Третье марта | страница 5
«За этих людей,—пишет г. Шульгин,—взялся Милюков. С упорством, ему одному свойственным, он требовал от них: написать воззвание, чтобы не делали насилий над офицерами... Милюков убеждал, умолял, заклинал... Это продолжалось долго, бесконечно... Это не было уже заседание. Было так... Милюков доказывал, что выборное офицерство невозможно, что его нет нигде в мире и что армия развалится»... — «Он вцепился в них мертвой хваткой, — говорит не то с восхищением, не то с каким-то ужасом г. Шульгин, возвращаясь, точно в бреду, к разным часам и дням этой борьбы с неизвестными людьми. — Очевидно, он надеялся на свое, всем известное упрямство, перед которым ни один кадет еще не устоял... Чхеидзе лежал... Керенский иногда вскакивал и убегал куда-то, потом опять появлялся... Я не помню, сколько часов все это продолжалось. Я совершенно извелся и перестал помогать Милюкову, что сначала пытался делать... Направо от меня лежал Керенский, прибежавший откуда-то, по-видимому, в состоянии полного изнеможения. Остальные тоже уже совершенно выдохлись. Один Милюков сидел упрямый и свежий» (В. В. Шульгин, стр. 230-234).
«Болтовня! — скажет презрительно иной читатель. — Тут нужны были не убеждения, а пулеметы!»... Допустим. Но пулеметов не было. В Петербурге пулеметы в те дни были в распоряжении Совета. Сколько солдат и матросов приходилось на одного офицера? — Мы были бессильны,—говорит прямо г. Шульгин. — «Кто это мы? Сам Милюков, прославленный российской общественности вождь, сверхчеловек народного доверия! И мы — вся остальная дружина, — которые как-никак могли себя считать “всероссийскими именами”. И вот со всем нашим всероссийством мы были бессильны» (стр. 230).
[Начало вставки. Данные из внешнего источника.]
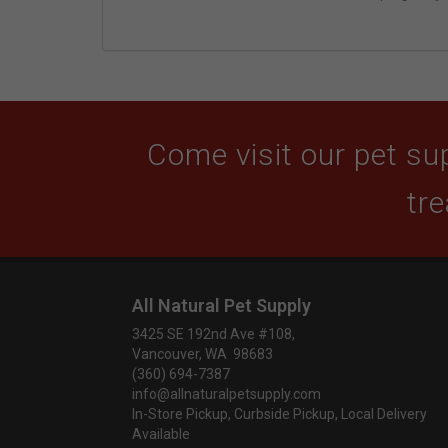
Come visit our pet sup
tre
All Natural Pet Supply
3425 SE 192nd Ave #108,
Vancouver, WA 98683
(360) 694-7387
info@allnaturalpetsupply.com
In-Store Pickup, Curbside Pickup, Local Delivery
Available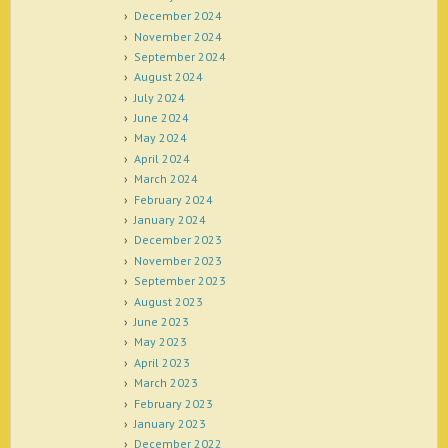
December 2024
November 2024
September 2024
August 2024
July 2024
June 2024
May 2024
April 2024
March 2024
February 2024
January 2024
December 2023
November 2023
September 2023
August 2023
June 2023
May 2023
April 2023
March 2023
February 2023
January 2023
December 2022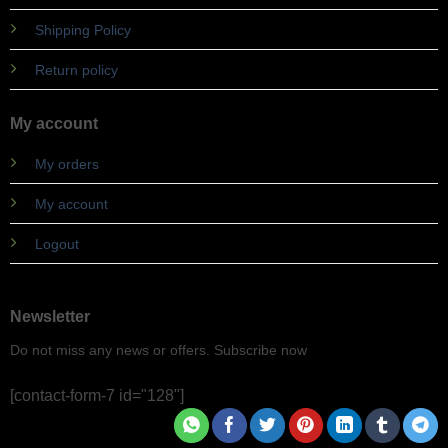
Shipping Policy
Return policy
My account
My orders
My account
Logout
Newsletter
Do not miss any news or offers. Subscribe now
[contact-form-7 id="128"]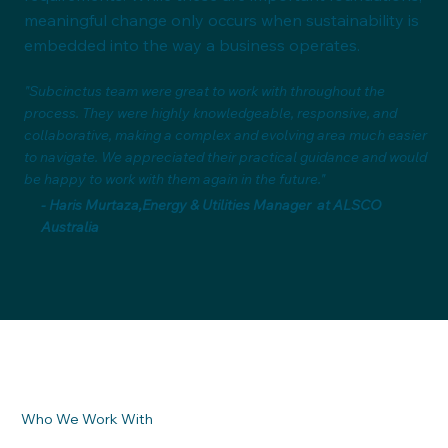
meaningful change only occurs when sustainability is
embedded into the way a business operates.
"Subcinctus team were great to work with throughout the
process. They were highly knowledgeable, responsive, and
collaborative, making a complex and evolving area much easier
to navigate. We appreciated their practical guidance and would
be happy to work with them again in the future."
- Haris Murtaza,Energy & Utilities Manager at ALSCO
Australia
Who We Work With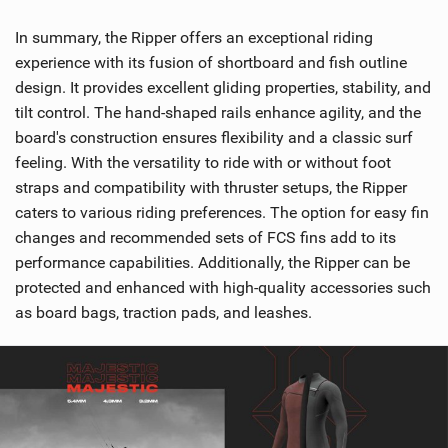
In summary, the Ripper offers an exceptional riding
experience with its fusion of shortboard and fish outline
design. It provides excellent gliding properties, stability, and
tilt control. The hand-shaped rails enhance agility, and the
board's construction ensures flexibility and a classic surf
feeling. With the versatility to ride with or without foot
straps and compatibility with thruster setups, the Ripper
caters to various riding preferences. The option for easy fin
changes and recommended sets of FCS fins add to its
performance capabilities. Additionally, the Ripper can be
protected and enhanced with high-quality accessories such
as board bags, traction pads, and leashes.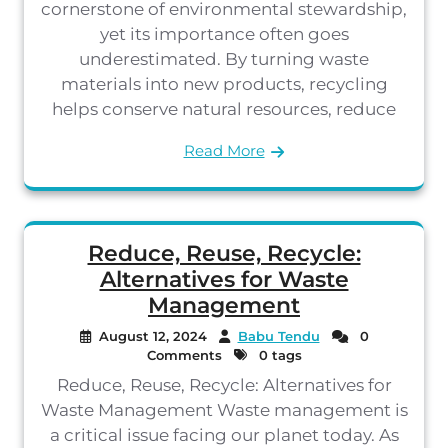
cornerstone of environmental stewardship,
yet its importance often goes
underestimated. By turning waste
materials into new products, recycling
helps conserve natural resources, reduce
Read More
Reduce, Reuse, Recycle:
Alternatives for Waste
Management
August 12, 2024
Babu Tendu
0
Comments
0 tags
Reduce, Reuse, Recycle: Alternatives for
Waste Management Waste management is
a critical issue facing our planet today. As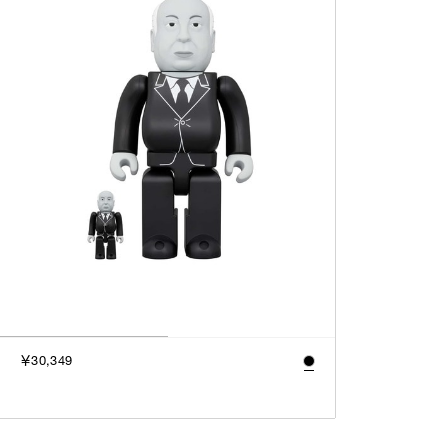
￥30,349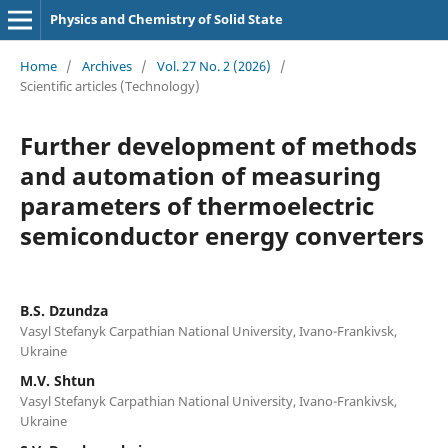
Physics and Chemistry of Solid State
Home
/
Archives
/
Vol. 27 No. 2 (2026)
/
Scientific articles (Technology)
Further development of methods
and automation of measuring
parameters of thermoelectric
semiconductor energy converters
B.S. Dzundza
Vasyl Stefanyk Carpathian National University, Ivano-Frankivsk,
Ukraine
M.V. Shtun
Vasyl Stefanyk Carpathian National University, Ivano-Frankivsk,
Ukraine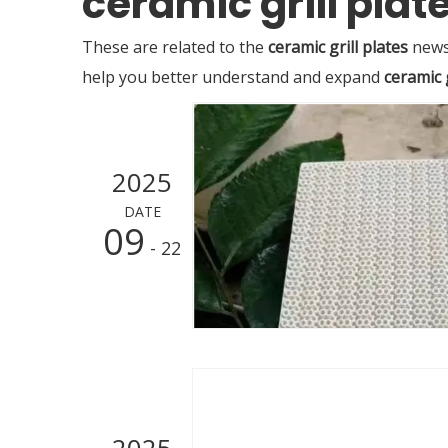
ceramic grill plat
These are related to the
ceramic grill plates
news,
help you better understand and expand
ceramic g
2025
DATE
09
- 22
2025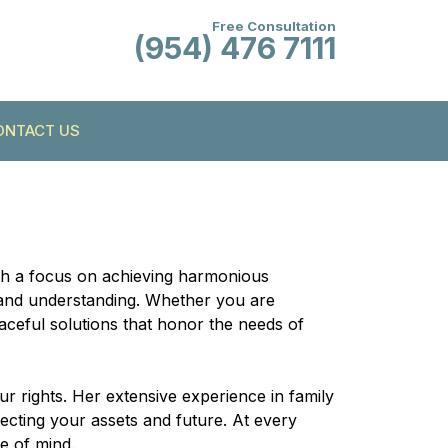
Free Consultation
(954) 476 7111
ONTACT US
ith a focus on achieving harmonious
re and understanding. Whether you are
eaceful solutions that honor the needs of
ur rights. Her extensive experience in family
tecting your assets and future. At every
e of mind.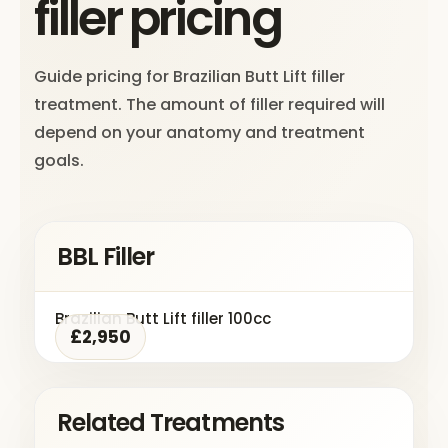
filler pricing
Guide pricing for Brazilian Butt Lift filler
treatment. The amount of filler required will
depend on your anatomy and treatment
goals.
BBL Filler
Brazilian Butt Lift filler 100cc
£2,950
Related Treatments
К этой внешней картине тех памятных дней я — не без колебания — хотел бы добавить следующее. Настоящий очерк выходит на страницах газеты, не проредактированных П. Н. Милюковым. Я не знаю, все ли в этой заметке для него приемлемо и соответствует ли мое толкование его настроений и поступков собственным мыслям Павла Николаевича. В предисловии к своей «Истории второй русской революции» П. Н. Милюков говорит, что для его воспоминаний время еще не наступило, ибо он не считает возможным касаться «интимной атмосферы событий» и «интимных мотивов» действующих лиц той эпохи. Я поэтому не считал себя вправе его об этом расспрашивать. П. Н. Милюков — чрезвычайно сложный и сдержанный человек, — в определении интимных мотивов его собственных действий легко и ошибиться.